* [Your assignment]:
Reproduce each line of the material precisely.

* [Information supplied]:
++++++++++

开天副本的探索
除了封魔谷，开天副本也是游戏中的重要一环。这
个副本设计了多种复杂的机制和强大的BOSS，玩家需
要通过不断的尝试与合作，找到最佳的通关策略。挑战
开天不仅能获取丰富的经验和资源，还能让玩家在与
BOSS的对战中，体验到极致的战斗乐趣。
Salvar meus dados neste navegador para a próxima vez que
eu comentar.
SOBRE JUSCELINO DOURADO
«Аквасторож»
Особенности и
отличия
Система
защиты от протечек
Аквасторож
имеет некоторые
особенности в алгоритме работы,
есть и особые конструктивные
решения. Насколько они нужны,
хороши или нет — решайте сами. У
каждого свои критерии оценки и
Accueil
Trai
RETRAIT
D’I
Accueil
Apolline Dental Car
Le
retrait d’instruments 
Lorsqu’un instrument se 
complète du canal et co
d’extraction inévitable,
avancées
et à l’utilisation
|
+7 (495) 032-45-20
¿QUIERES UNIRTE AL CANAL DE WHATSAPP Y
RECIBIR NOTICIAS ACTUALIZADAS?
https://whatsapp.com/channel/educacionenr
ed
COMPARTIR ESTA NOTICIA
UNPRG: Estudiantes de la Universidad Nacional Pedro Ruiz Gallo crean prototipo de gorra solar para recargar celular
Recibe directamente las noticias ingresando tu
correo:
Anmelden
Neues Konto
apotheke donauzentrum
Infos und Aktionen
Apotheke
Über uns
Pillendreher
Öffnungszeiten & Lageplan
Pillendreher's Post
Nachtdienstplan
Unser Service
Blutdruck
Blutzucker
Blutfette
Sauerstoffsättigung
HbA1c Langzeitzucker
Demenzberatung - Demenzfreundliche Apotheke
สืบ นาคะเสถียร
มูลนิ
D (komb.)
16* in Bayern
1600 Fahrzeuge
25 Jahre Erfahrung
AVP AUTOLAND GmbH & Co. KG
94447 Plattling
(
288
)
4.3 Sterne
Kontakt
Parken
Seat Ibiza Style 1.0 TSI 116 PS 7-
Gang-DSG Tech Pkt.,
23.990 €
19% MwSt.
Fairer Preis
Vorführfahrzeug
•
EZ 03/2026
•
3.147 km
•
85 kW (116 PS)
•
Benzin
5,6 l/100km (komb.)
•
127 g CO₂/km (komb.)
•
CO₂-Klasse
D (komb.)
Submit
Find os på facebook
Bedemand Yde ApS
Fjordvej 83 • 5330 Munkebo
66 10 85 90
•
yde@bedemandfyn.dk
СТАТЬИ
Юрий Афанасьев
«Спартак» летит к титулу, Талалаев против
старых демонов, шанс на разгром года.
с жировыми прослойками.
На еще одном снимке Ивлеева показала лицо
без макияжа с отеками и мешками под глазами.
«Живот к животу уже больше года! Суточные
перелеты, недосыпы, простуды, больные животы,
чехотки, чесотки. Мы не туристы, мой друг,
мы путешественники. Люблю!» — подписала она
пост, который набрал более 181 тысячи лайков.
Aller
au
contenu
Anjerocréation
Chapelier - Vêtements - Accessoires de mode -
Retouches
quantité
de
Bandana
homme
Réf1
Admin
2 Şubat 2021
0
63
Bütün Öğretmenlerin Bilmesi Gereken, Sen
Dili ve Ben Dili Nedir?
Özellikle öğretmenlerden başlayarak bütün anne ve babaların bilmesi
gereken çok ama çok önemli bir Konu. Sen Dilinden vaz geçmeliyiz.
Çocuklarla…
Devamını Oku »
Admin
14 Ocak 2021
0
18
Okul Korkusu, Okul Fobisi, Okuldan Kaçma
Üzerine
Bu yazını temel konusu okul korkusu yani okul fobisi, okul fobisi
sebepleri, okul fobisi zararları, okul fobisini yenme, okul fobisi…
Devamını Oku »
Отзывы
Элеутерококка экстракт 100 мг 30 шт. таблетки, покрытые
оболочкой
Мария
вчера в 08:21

++++++++++

* [Written answer]:
开天副本的探索
除了封魔谷，开天副本也是游戏中的重要一环。这
个副本设计了多种复杂的机制和强大的BOSS，玩家需
要通过不断的尝试与合作，找到最佳的通关策略。挑战
开天不仅能获取丰富的经验和资源，还能让玩家在与
BOSS的对战中，体验到极致的战斗乐趣。
Salvar meus dados neste navegador para a próxima vez que
eu comentar.
SOBRE JUSCELINO DOURADO
«Аквасторож»
Особенности и
отличия
Система
защиты от протечек
Аквасторож
имеет некоторые
особенности в алгоритме работы,
есть и особые конструктивные
решения. Насколько они нужны,
хороши или нет — решайте сами. У
каждого свои критерии оценки и
Accueil
Trai
RETRAIT
D’I
Accueil
Apolline Dental Car
Le
retrait d’instruments 
Lorsqu’un instrument se 
complète du canal et co
d’extraction inévitable,
avancées
et à l’utilisation
|
+7 (495) 032-45-20
¿QUIERES UNIRTE AL CANAL DE WHATSAPP Y
RECIBIR NOTICIAS ACTUALIZADAS?
https://whatsapp.com/channel/educacionenr
ed
COMPARTIR ESTA NOTICIA
UNPRG: Estudiantes de la Universidad Nacional Pedro Ruiz Gallo crean prototipo de gorra solar para recargar celular
Recibe directamente las noticias ingresando tu
correo:
Anmelden
Neues Konto
apotheke donauzentrum
Infos und Aktionen
Apotheke
Über uns
Pillendreher
Öffnungszeiten & Lageplan
Pillendreher's Post
Nachtdienstplan
Unser Service
Blutdruck
Blutzucker
Blutfette
Sauerstoffsättigung
HbA1c Langzeitzucker
Demenzberatung - Demenzfreundliche Apotheke
สืบ นาคะเสถียร
มูลนิ
D (komb.)
16* in Bayern
1600 Fahrzeuge
25 Jahre Erfahrung
AVP AUTOLAND GmbH & Co. KG
94447 Plattling
(
288
)
4.3 Sterne
Kontakt
Parken
Seat Ibiza Style 1.0 TSI 116 PS 7-
Gang-DSG Tech Pkt.,
23.990 €
19% MwSt.
Fairer Preis
Vorführfahrzeug
•
EZ 03/2026
•
3.147 km
•
85 kW (116 PS)
•
Benzin
5,6 l/100km (komb.)
•
127 g CO₂/km (komb.)
•
CO₂-Klasse
D (komb.)
Submit
Find os på facebook
Bedemand Yde ApS
Fjordvej 83 • 5330 Munkebo
66 10 85 90
•
yde@bedemandfyn.dk
СТАТЬИ
Юрий Афанасьев
«Спартак» летит к титулу, Талалаев против
старых демонов, шанс на разгром года.
с жировыми прослойками.
На еще одном снимке Ивлеева показала лицо
без макияжа с отеками и мешками под глазами.
«Живот к животу уже больше года! Суточные
перелеты, недосыпы, простуды, больные животы,
чехотки, чесотки. Мы не туристы, мой друг,
мы путешественники. Люблю!» — подписала она
пост, который набрал более 181 тысячи лайков.
Aller
au
contenu
Anjerocréation
Chapelier - Vêtements - Accessoires de mode -
Retouches
quantité
de
Bandana
homme
Réf1
Admin
2 Şubat 2021
0
63
Bütün Öğretmenlerin Bilmesi Gereken, Sen
Dili ve Ben Dili Nedir?
Özellikle öğretmenlerden başlayarak bütün anne ve babaların bilmesi
gereken çok ama çok önemli bir Konu. Sen Dilinden vaz geçmeliyiz.
Çocuklarla…
Devamını Oku »
Admin
14 Ocak 2021
0
18
Okul Korkusu, Okul Fobisi, Okuldan Kaçma
Üzerine
Bu yazını temel konusu okul korkusu yani okul fobisi, okul fobisi
sebepleri, okul fobisi zararları, okul fobisini yenme, okul fobisi…
Devamını Oku »
Отзывы
Элеутерококка экстракт 100 мг 30 шт. таблетки, покрытые
оболочкой
Мария
вчера в 08:21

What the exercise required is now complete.